## Activity
When you output the records, match them exactly and omit any picture they include.

## Extracted information
[Start of section]

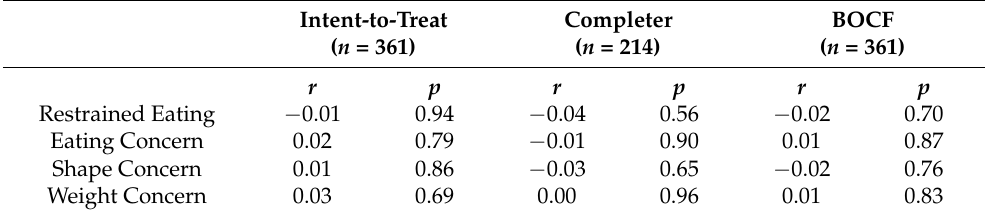
Table 3. Exploratory post-hoc analysis: Correlations between ChEDE-Q8 subscales and treatment success ( ∆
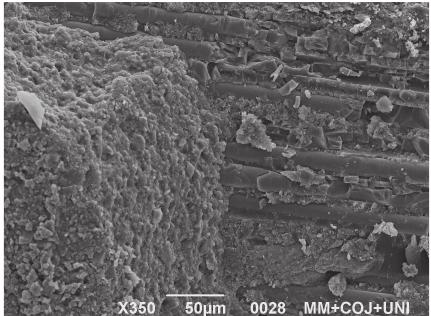
Figure 7: SEM image of the post surface after pull-out test (sample in group 2). A portion of RelyX Unicem on the post surface (350x) is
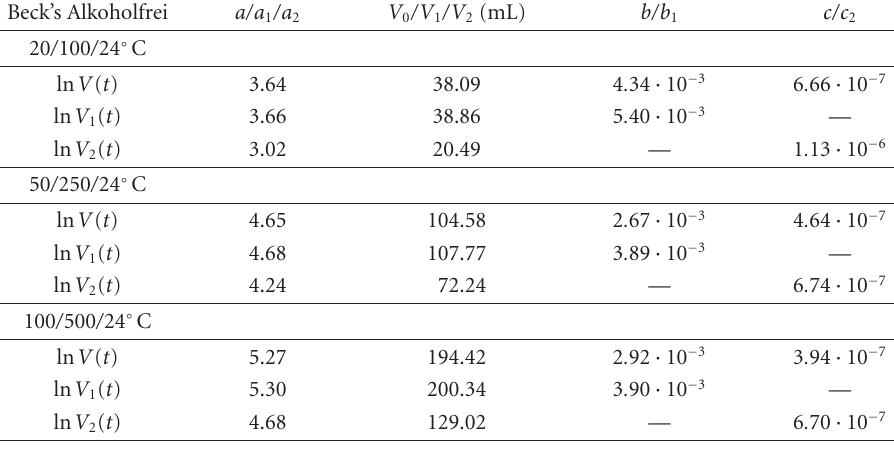
Table 3.2. Influence of the size of the beer glass on the decay of the beer foam ( Beck’s Alkoholfrei ) at 24 ◦ C.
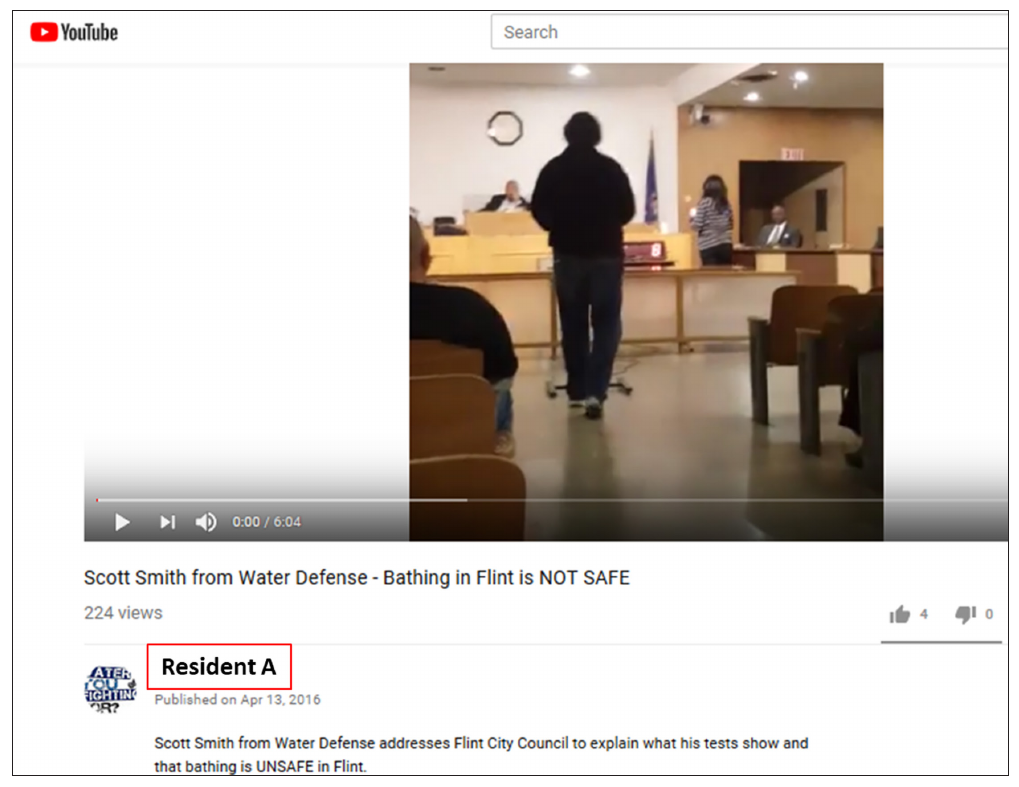
Figure 2: A partial screengrab of a public YouTube video posted by a Flint resident (Resident A) using Water Defense data/assertions to declare “Bathing in Flint is NOT SAFE”. (image edited to remove Resident A’s real name from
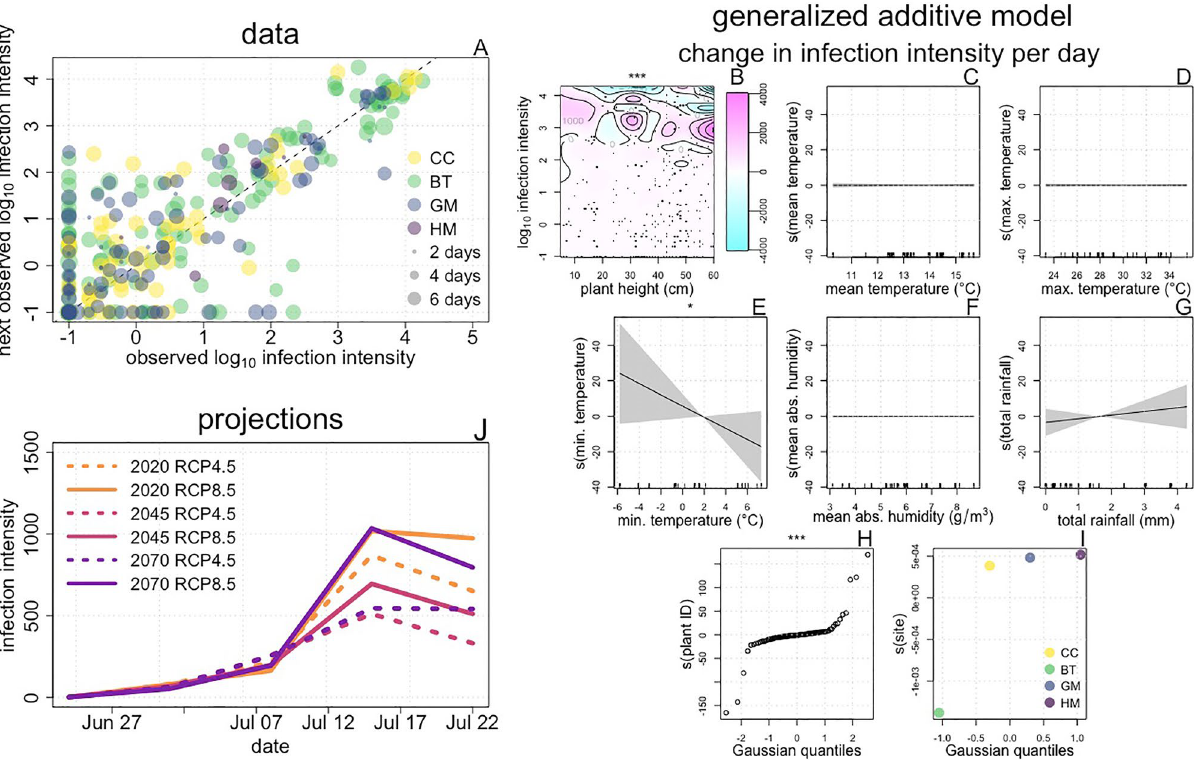
Figure 3. The effects of climate change on the progression of M. lini infection intensity. Data: Across 90 diseased focal plants, we made 313 observations of infection intensity (Panel A ). Both increases and decreases in infection intensity are expected, as both the proliferation of infection and the deterioration of infected tissue may occur. Panel ( A ) shows log 10 transformed observed data, with each point representing one observation. Point color indicates study site, and point size represents the elapsed time between observations. The dashed line indicates y = x to illustrate where increases and decreases in infection intensity occur. Generalized additive model: We fit a GAM of change in infection intensity per day, using an identity link function. Predictors included smooth terms for environmental conditions, a full tensor smooth product (which captures both individual and joint effects of predictors) of log 10 infection intensity and plant height, and random effect smooths for plant identity and site. We expect height and infection intensity to have a joint effect for two reasons. First, height can partially constrain infection intensity by limiting the amount of tissue that can be infected. Second, quantitative resistance, which could slow the spread of infection within a plant, could be correlated with plant size, as leaf age influences pustule development 20 . Panel ( B ) shows the fitted tensor product, with colors and contours indicating the tensor value (analogous to smooth value) for different combinations of plant height and log 10 infection intensity. Points indicate observed data. Panels ( C – I ) show the fitted smooth terms, with axes, lines, and shading as in Fig. 2B–G. Panels ( H ) and ( I ) show fitted random effects, with points and axes as in Fig. 2H–I. Symbols above plots show the significance of smooth terms, with *** indicating p < 0.001, ** indicating p < 0.01, and * indicating p < 0.05. Projections: We simulated 100 trajectories of infection intensity for a lightly infected plant (infection intensity 1) of approximately average height (25 cm) at each site for six future weather data sets using the fitted GAM. The means of these trajectories, simulated for the GM site, are shown in panel ( J ). These results qualitatively match those simulated for other sites (Supplementary Fig.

[End of section]

## Exercise response
Table 3. Exploratory post-hoc analysis: Correlations between ChEDE-Q8 subscales and treatment success ( ∆
Figure 7: SEM image of the post surface after pull-out test (sample in group 2). A portion of RelyX Unicem on the post surface (350x) is
Table 3.2. Influence of the size of the beer glass on the decay of the beer foam ( Beck’s Alkoholfrei ) at 24 ◦ C.
Figure 2: A partial screengrab of a public YouTube video posted by a Flint resident (Resident A) using Water Defense data/assertions to declare “Bathing in Flint is NOT SAFE”. (image edited to remove Resident A’s real name from
Figure 3. The effects of climate change on the progression of M. lini infection intensity. Data: Across 90 diseased focal plants, we made 313 observations of infection intensity (Panel A ). Both increases and decreases in infection intensity are expected, as both the proliferation of infection and the deterioration of infected tissue may occur. Panel ( A ) shows log 10 transformed observed data, with each point representing one observation. Point color indicates study site, and point size represents the elapsed time between observations. The dashed line indicates y = x to illustrate where increases and decreases in infection intensity occur. Generalized additive model: We fit a GAM of change in infection intensity per day, using an identity link function. Predictors included smooth terms for environmental conditions, a full tensor smooth product (which captures both individual and joint effects of predictors) of log 10 infection intensity and plant height, and random effect smooths for plant identity and site. We expect height and infection intensity to have a joint effect for two reasons. First, height can partially constrain infection intensity by limiting the amount of tissue that can be infected. Second, quantitative resistance, which could slow the spread of infection within a plant, could be correlated with plant size, as leaf age influences pustule development 20 . Panel ( B ) shows the fitted tensor product, with colors and contours indicating the tensor value (analogous to smooth value) for different combinations of plant height and log 10 infection intensity. Points indicate observed data. Panels ( C – I ) show the fitted smooth terms, with axes, lines, and shading as in Fig. 2B–G. Panels ( H ) and ( I ) show fitted random effects, with points and axes as in Fig. 2H–I. Symbols above plots show the significance of smooth terms, with *** indicating p < 0.001, ** indicating p < 0.01, and * indicating p < 0.05. Projections: We simulated 100 trajectories of infection intensity for a lightly infected plant (infection intensity 1) of approximately average height (25 cm) at each site for six future weather data sets using the fitted GAM. The means of these trajectories, simulated for the GM site, are shown in panel ( J ). These results qualitatively match those simulated for other sites (Supplementary Fig.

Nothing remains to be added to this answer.